**TASK STATEMENT:** An exact reproduction of all the entries below is required.

**RECORD EXCERPTS:**
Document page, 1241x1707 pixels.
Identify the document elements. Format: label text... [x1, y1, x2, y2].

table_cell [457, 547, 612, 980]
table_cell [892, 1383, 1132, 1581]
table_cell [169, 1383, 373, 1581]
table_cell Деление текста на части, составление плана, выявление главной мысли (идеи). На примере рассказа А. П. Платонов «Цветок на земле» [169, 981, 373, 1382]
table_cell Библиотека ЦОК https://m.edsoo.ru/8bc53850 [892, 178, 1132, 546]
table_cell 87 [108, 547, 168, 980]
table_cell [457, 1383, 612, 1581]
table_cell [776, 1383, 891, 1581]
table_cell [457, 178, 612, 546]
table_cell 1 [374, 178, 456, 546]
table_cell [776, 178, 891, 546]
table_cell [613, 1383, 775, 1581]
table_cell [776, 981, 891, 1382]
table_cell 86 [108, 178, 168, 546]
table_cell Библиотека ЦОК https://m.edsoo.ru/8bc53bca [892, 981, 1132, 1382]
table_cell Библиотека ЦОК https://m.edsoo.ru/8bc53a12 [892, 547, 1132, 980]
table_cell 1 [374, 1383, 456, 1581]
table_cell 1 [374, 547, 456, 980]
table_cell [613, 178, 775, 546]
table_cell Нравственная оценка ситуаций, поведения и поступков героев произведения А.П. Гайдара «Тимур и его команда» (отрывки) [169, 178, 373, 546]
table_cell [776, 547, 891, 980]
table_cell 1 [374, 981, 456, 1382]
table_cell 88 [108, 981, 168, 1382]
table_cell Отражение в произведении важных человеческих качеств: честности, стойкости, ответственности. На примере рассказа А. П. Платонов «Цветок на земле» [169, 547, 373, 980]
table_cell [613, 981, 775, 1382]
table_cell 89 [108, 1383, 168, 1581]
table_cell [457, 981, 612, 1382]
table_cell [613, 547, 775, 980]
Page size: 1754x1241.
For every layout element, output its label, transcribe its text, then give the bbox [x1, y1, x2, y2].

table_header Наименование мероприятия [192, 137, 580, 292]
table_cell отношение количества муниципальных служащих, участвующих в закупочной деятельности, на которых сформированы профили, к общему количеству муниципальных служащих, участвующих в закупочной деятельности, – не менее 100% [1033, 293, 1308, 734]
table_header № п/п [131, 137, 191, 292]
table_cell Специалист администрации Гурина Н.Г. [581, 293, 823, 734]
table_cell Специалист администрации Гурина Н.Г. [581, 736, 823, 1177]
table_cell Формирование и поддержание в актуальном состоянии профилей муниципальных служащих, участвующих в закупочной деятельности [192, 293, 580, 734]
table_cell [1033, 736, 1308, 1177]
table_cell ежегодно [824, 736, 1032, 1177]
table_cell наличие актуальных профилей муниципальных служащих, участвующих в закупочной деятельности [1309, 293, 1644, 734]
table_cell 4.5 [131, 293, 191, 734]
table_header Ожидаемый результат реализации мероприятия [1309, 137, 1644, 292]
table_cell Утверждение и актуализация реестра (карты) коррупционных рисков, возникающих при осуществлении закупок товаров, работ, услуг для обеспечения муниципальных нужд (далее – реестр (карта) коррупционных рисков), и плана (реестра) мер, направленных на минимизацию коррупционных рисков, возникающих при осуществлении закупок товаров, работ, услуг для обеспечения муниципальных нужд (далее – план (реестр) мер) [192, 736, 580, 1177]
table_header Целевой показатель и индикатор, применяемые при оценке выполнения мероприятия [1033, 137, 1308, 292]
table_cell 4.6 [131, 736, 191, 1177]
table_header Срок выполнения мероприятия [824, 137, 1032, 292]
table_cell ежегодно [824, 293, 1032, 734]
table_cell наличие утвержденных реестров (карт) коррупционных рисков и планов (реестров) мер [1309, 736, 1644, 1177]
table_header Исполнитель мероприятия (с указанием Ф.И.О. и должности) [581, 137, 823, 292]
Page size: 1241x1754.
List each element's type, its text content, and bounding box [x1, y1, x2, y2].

**RESULT:**
Document page, 1241x1707 pixels.
Identify the document elements. Format: label text... [x1, y1, x2, y2].

table_cell [457, 547, 612, 980]
table_cell [892, 1383, 1132, 1581]
table_cell [169, 1383, 373, 1581]
table_cell Деление текста на части, составление плана, выявление главной мысли (идеи). На примере рассказа А. П. Платонов «Цветок на земле» [169, 981, 373, 1382]
table_cell Библиотека ЦОК https://m.edsoo.ru/8bc53850 [892, 178, 1132, 546]
table_cell 87 [108, 547, 168, 980]
table_cell [457, 1383, 612, 1581]
table_cell [776, 1383, 891, 1581]
table_cell [457, 178, 612, 546]
table_cell 1 [374, 178, 456, 546]
table_cell [776, 178, 891, 546]
table_cell [613, 1383, 775, 1581]
table_cell [776, 981, 891, 1382]
table_cell 86 [108, 178, 168, 546]
table_cell Библиотека ЦОК https://m.edsoo.ru/8bc53bca [892, 981, 1132, 1382]
table_cell Библиотека ЦОК https://m.edsoo.ru/8bc53a12 [892, 547, 1132, 980]
table_cell 1 [374, 1383, 456, 1581]
table_cell 1 [374, 547, 456, 980]
table_cell [613, 178, 775, 546]
table_cell Нравственная оценка ситуаций, поведения и поступков героев произведения А.П. Гайдара «Тимур и его команда» (отрывки) [169, 178, 373, 546]
table_cell [776, 547, 891, 980]
table_cell 1 [374, 981, 456, 1382]
table_cell 88 [108, 981, 168, 1382]
table_cell Отражение в произведении важных человеческих качеств: честности, стойкости, ответственности. На примере рассказа А. П. Платонов «Цветок на земле» [169, 547, 373, 980]
table_cell [613, 981, 775, 1382]
table_cell 89 [108, 1383, 168, 1581]
table_cell [457, 981, 612, 1382]
table_cell [613, 547, 775, 980]
Page size: 1754x1241.
For every layout element, output its label, transcribe its text, then give the bbox [x1, y1, x2, y2].

table_header Наименование мероприятия [192, 137, 580, 292]
table_cell отношение количества муниципальных служащих, участвующих в закупочной деятельности, на которых сформированы профили, к общему количеству муниципальных служащих, участвующих в закупочной деятельности, – не менее 100% [1033, 293, 1308, 734]
table_header № п/п [131, 137, 191, 292]
table_cell Специалист администрации Гурина Н.Г. [581, 293, 823, 734]
table_cell Специалист администрации Гурина Н.Г. [581, 736, 823, 1177]
table_cell Формирование и поддержание в актуальном состоянии профилей муниципальных служащих, участвующих в закупочной деятельности [192, 293, 580, 734]
table_cell [1033, 736, 1308, 1177]
table_cell ежегодно [824, 736, 1032, 1177]
table_cell наличие актуальных профилей муниципальных служащих, участвующих в закупочной деятельности [1309, 293, 1644, 734]
table_cell 4.5 [131, 293, 191, 734]
table_header Ожидаемый результат реализации мероприятия [1309, 137, 1644, 292]
table_cell Утверждение и актуализация реестра (карты) коррупционных рисков, возникающих при осуществлении закупок товаров, работ, услуг для обеспечения муниципальных нужд (далее – реестр (карта) коррупционных рисков), и плана (реестра) мер, направленных на минимизацию коррупционных рисков, возникающих при осуществлении закупок товаров, работ, услуг для обеспечения муниципальных нужд (далее – план (реестр) мер) [192, 736, 580, 1177]
table_header Целевой показатель и индикатор, применяемые при оценке выполнения мероприятия [1033, 137, 1308, 292]
table_cell 4.6 [131, 736, 191, 1177]
table_header Срок выполнения мероприятия [824, 137, 1032, 292]
table_cell ежегодно [824, 293, 1032, 734]
table_cell наличие утвержденных реестров (карт) коррупционных рисков и планов (реестров) мер [1309, 736, 1644, 1177]
table_header Исполнитель мероприятия (с указанием Ф.И.О. и должности) [581, 137, 823, 292]
Page size: 1241x1754.
List each element's type, its text content, and bounding box [x1, y1, x2, y2].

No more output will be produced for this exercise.